• [ВАША ЗАДАЧА]:
Воспроизведите дословно часть отрывка «Постижение смысла» между словами «Вне пра-бытия у» и «еще только раз-божествлению.», включая их.

• [ПРЕДЛОЖЕННЫЙ ОТРЫВОК]:
Книги

Постижение смысла

22
18
20
22
24
26
28
30

Ведь обратное привязывание человека – его производящего-поставляющего пред-ставления – к над-человеческому предмету и сфере ведь все-таки предполагает непонимание будущей истины, в соответствии с которой встреча богов и человека всякий раз должна со-бытоваться, исходя из пра – бытия – как сущение истины пра-бытия. Иначе ни боги, ни человек не обретут в свободе какого-то существенного пре-вращения, которое только и распространяет из себя необходимость их встречи. Однако такая встреча никогда больше не может быть «религией» – настолько же мало, насколько мало стражничество-хранительство человека как осново-полагание Вот-Тут-Бытия позволяет изжить из себя сущность человека в animal rationale. И наоборот: преодоление всякого желания иметь «религию» (как обратное погружение в какую-нибудь форму обожествления суще-бытующего) одаряет богов прекраснейшим из даров – возможностью полагания основы их божественности, благодаря которому и в силу которого они могут изначально-исконно вернуться назад, в свою сущность; это возвращение назад уже больше не касается их прошлого; то, что они обретают вновь – это еще никогда не включавшаяся в осново-полагание и еще никогда не получавшаяся во владение сущность истины пра-бытия, в сущении которого в грядущем обретет себя последний Бог.

Вне пра-бытия у богов, далее, нет больше никакой возможности – после того, как суще-бытующее, разнуздавшись-оторвавшись в свою махинативность, смогло служить еще только раз-божествлению.

Но единственность-уникальность пра-бытия теперь снова охватывает такую полноту-изобилие Несказанного и Неспрошенного, что последний бог только лишь завершает богатую предысторию осново-полагания своей божественности.

• [ИСХОДНЫЕ ДАННЫЕ]:
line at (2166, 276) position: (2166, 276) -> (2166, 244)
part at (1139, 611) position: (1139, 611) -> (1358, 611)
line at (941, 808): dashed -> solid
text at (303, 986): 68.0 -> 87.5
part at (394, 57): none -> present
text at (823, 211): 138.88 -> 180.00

• [РЕЗУЛЬТАТ ЗАДАНИЯ]:
Вне пра-бытия у богов, далее, нет больше никакой возможности – после того, как суще-бытующее, разнуздавшись-оторвавшись в свою махинативность, смогло служить еще только раз-божествлению.